Les incivilités et la petite criminalité urbaine jouent un rôle majeur dans le sentiment de sécurité des citoyens. Les réponses à y apporter en matière de prévention, de répression et de réparations doivent être inscrites dans la réalité locale pour porter leurs fruits et ne pas donner aux citoyens le sentiment que leurs demandes ne sont pas rencontrées. Il en va de la cohésion sociale de nos villes.
L’Union européenne est aujourd’hui battue en brèche, avec le Brexit et la montée des nationalismes dans plusieurs états membres. Comment continuer à promouvoir le projet européen et la coopération ?
Face aux nationalismes et à la tentation des extrêmes, il faut renforcer la présence sur le terrain. Pour ma part, j’essaye toujours d’envisager les problèmes de manière pragmatique et respectueuse de la dignité des personnes. Je crois fermement aux vertus du dialogue et au respect que l’on accorde à son interlocuteur.
Les projets soutenus par la Commission européenne nous donnent l’occasion d’amener l’Europe auprès des citoyens et de leur réalité quotidienne. Lorsqu’ils perçoivent les résultats de ces projets, qu’ils soient sociaux (Sécu-Cités, Goal, Liaise..) ou axés sur des infrastructures (Feder), cela permet de mieux appréhender les richesses de la mutualisation des ressources.
La coproduction des politiques de sécurité urbaine sera au cœur de la sixième conférence internationale de l’Efus, « Sécurité, Démocratie & Villes » qui aura lieu du 15 au 17 novembre à Barcelone. En quoi ce sujet est-il important ?
Face à la restructuration des moyens publics qui touche l’ensemble des pays européens, il est plus que jamais urgent que les États anticipent, avec une vision démocratique, de quelle manière nous pouvons au mieux répartir les effectifs et les ressources disponibles en matière de prévention et de sécurité.
La coproduction peut être une réponse pragmatique à ces défis tout en permettant une réflexion en profondeur sur la professionnalisation nécessaire aux missions de surveillance et de prévention. J’attends beaucoup de cette conférence, qui nous permettra d’échanger des idées nouvelles et des pratiques. Tous les pays d’Europe n’abordent pas ces problématiques de la même manière et il est donc très enrichissant d’échanger.
L’Efus fête cette année ses 30 ans d’existence. Quels souvenirs vous ont le plus marqué ?
Ma première pensée va évidemment à Gilbert Bonnemaison qui fut véritablement un pionnier pour le jeune élu que j’étais alors. Il a réussi à amener la dimension de la prévention et de la collaboration en matière de sécurité au niveau local.

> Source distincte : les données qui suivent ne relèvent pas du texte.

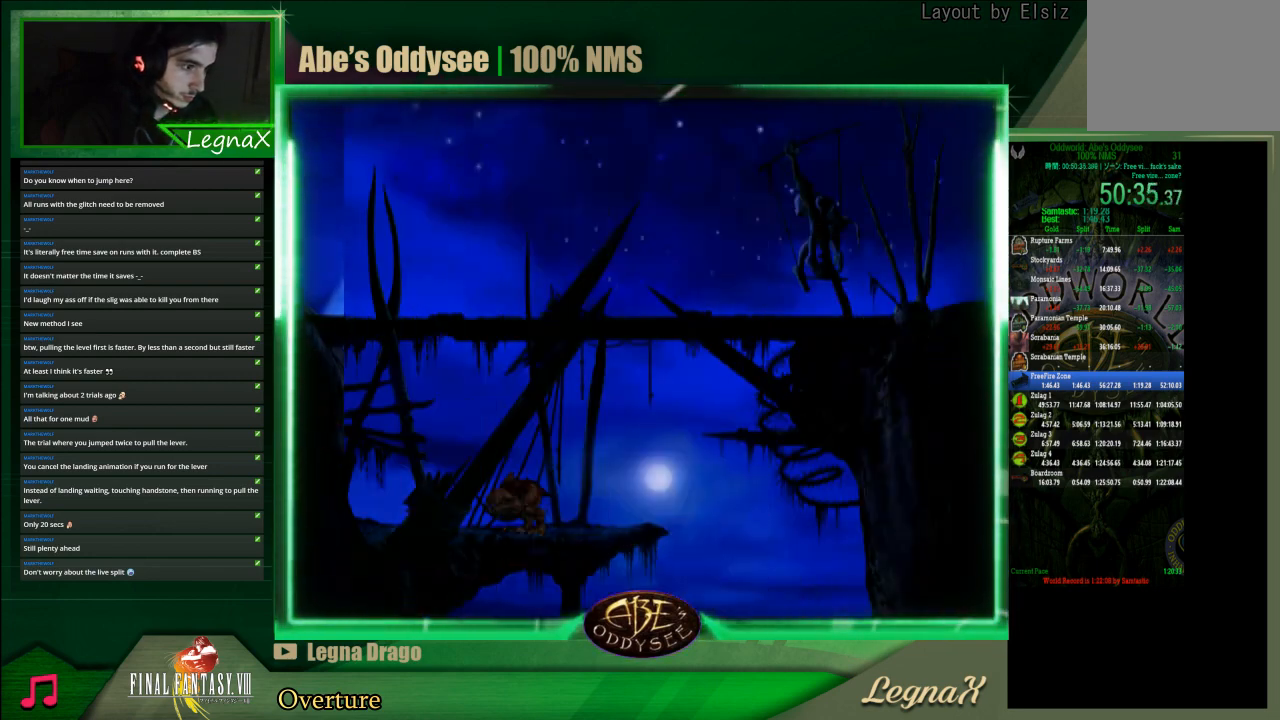
{"buttons": [], "left_stick": "left", "events": [[200, "left_stick", "up-left"], [333, "left_stick", "left"]]}
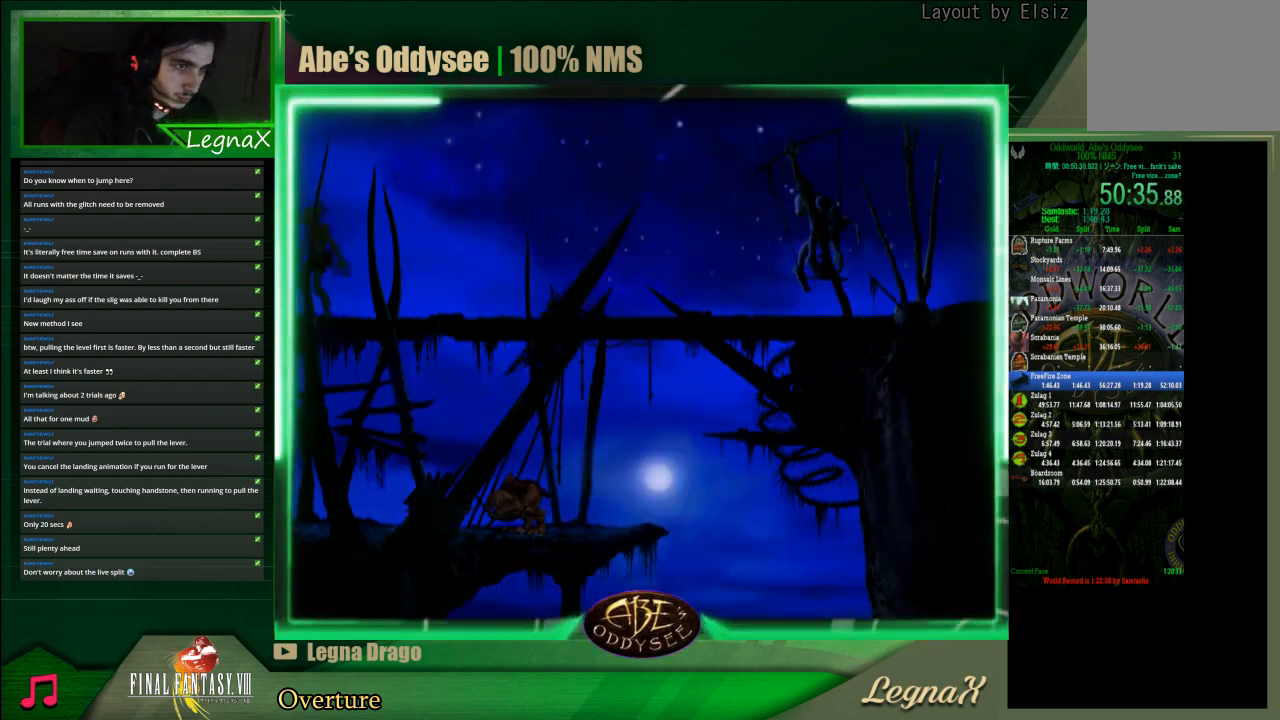
{"buttons": [], "left_stick": "center", "events": [[33, "left_stick", "center"], [133, "L1", "down"], [167, "R1", "down"], [267, "L1", "up"], [300, "R1", "up"]]}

Son action a permis dans de nombreuses villes de décloisonner les interventions et ainsi d’améliorer l’action publique sur des sujets qui étaient jusqu’alors ignorés.
La Conférence de Naples en 2000 fut également un grand moment avec la rédaction d’un premier manifeste européen, dont aujourd’hui encore nous tirons enseignement.
Les échanges dans le cadre de la Coupe du Monde de Football ou les Euro restent aussi des souvenirs importants.
Enfin, avoir eu la chance de collaborer avec Michel Marcus fut un plaisir immense. Son talent oratoire, sa vision des dimensions de la sécurité et des libertés en Europe ont souvent éclairé mon action à Liège.
C’est donc avec plaisir et une immense fierté que j’ai accepté de proposer la candidature de la Ville de Liège à la présidence de l’Efus.
Ce sera pour moi l’occasion de nouveaux apprentissages à l’heure où les défis de nos villes et métropoles requièrent toute l’attention des autorités publiques.